■ TEXTAUSZUG
>>

Berliner Schloss

  • Tag zusammen,


    eine "Dienstfahrt" brachte mich heute unerwartet an einen Ort, der für uns Kartonmodellarchitekten ein äußerst interessantes Modell des alten Berliner Zentrums mit Stadtschloss zeigt.


    Auf einer Fläche von etwa 50 m² hat Horst Dühring (Quelle: http://berliner-schloss.de/) in jahrelanger Arbeit Haus für Haus sehr detailgetreu nachgebaut. Der Maßstab ist etwa 1:100 und die Gebäude sind zum großen Teil aus Karton, oder anders gesagt. Karton wurde zum großen Teil an den sichtbaren Flächen als Baumaterial verwendet.


    Für jeden Berlinbesucher ein sehr empfehlenswertes Ziel, die Ausstellung ist frei und sie liegt nahe am Gendarmenmarkt, also mittendrin in Berlin!

<<

■ DATENSÄTZE
>>

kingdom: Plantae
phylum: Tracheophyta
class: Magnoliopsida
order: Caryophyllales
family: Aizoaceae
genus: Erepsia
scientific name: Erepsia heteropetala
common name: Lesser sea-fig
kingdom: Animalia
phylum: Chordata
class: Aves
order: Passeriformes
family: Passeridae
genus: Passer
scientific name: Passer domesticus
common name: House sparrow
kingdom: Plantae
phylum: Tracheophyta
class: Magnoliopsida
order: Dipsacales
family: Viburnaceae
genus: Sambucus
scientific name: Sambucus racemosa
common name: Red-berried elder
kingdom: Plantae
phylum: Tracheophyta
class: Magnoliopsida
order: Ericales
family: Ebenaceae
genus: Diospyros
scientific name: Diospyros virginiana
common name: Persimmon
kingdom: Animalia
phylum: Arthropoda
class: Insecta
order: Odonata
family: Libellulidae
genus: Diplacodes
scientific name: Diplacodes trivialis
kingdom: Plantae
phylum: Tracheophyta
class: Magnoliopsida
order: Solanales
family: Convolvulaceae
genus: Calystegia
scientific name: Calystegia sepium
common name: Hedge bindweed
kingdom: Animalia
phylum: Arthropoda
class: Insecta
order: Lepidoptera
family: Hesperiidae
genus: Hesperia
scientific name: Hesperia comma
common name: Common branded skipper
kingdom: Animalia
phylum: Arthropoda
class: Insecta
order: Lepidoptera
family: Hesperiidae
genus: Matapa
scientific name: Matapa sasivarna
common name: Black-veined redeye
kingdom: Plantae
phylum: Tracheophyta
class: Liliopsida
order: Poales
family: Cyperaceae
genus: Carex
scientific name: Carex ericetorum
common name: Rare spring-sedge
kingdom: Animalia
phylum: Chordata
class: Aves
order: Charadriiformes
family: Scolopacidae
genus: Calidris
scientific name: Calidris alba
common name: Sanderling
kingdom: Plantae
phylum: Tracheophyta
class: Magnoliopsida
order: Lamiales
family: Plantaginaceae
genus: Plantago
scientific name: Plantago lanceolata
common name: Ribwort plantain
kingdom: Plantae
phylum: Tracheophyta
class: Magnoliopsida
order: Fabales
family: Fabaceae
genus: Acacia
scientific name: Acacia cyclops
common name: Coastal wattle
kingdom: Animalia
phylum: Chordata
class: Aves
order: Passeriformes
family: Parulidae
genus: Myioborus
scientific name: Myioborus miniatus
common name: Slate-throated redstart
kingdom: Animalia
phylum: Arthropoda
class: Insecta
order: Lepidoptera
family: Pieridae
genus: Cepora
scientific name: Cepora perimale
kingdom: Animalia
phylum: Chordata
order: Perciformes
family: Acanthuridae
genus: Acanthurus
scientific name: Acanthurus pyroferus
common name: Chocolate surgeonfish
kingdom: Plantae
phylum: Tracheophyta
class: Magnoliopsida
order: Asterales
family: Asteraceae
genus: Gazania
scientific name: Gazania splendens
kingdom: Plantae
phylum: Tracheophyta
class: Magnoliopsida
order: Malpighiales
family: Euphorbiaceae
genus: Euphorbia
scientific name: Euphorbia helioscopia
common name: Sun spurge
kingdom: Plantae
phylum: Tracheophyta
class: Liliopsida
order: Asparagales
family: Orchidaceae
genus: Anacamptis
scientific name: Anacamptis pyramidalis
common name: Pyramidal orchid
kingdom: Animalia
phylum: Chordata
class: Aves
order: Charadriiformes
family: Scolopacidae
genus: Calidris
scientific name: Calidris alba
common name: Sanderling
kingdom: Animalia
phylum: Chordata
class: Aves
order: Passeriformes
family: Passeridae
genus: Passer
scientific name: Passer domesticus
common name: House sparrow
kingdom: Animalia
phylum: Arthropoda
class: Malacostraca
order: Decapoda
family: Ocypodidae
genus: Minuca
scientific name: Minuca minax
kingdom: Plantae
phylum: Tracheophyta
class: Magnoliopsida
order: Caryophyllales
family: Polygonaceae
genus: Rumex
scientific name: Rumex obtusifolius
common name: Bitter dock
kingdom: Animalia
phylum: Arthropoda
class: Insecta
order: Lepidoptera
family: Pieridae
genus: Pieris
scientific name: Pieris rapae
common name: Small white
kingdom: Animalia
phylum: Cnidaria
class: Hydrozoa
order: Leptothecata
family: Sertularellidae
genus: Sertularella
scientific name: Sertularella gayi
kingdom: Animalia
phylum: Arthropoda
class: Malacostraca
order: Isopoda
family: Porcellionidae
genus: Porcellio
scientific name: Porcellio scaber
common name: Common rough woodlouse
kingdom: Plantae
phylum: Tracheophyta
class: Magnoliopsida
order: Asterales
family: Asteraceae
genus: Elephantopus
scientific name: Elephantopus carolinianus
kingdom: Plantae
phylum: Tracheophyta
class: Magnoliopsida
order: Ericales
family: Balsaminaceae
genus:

<<

■ AUFGABEN ZUR ÜBUNG
(A) Gib aus dem Textauszug über das Berliner Schlossmodell den Abschnitt wortgetreu wieder: Beginne bei den Worten „Berliner Schloss“ und höre nach „mit Stadtschloss zeigt.“ auf.
(B) Fasse den Textauszug über das Berliner Schlossmodell in zwei Sätzen zusammen.

■ LÖSUNGEN
(A)
Berliner Schloss

  • Tag zusammen,


    eine "Dienstfahrt" brachte mich heute unerwartet an einen Ort, der für uns Kartonmodellarchitekten ein äußerst interessantes Modell des alten Berliner Zentrums mit Stadtschloss zeigt.

(B) Horst Dühring hat auf etwa 50 m² in jahrelanger Arbeit das alte Berliner Zentrum mit Stadtschloss im Maßstab von etwa 1:100 Haus für Haus detailgetreu nachgebaut, wobei an den sichtbaren Flächen größtenteils Karton verwendet wurde. Die Ausstellung ist frei und liegt nahe am Gendarmenmarkt.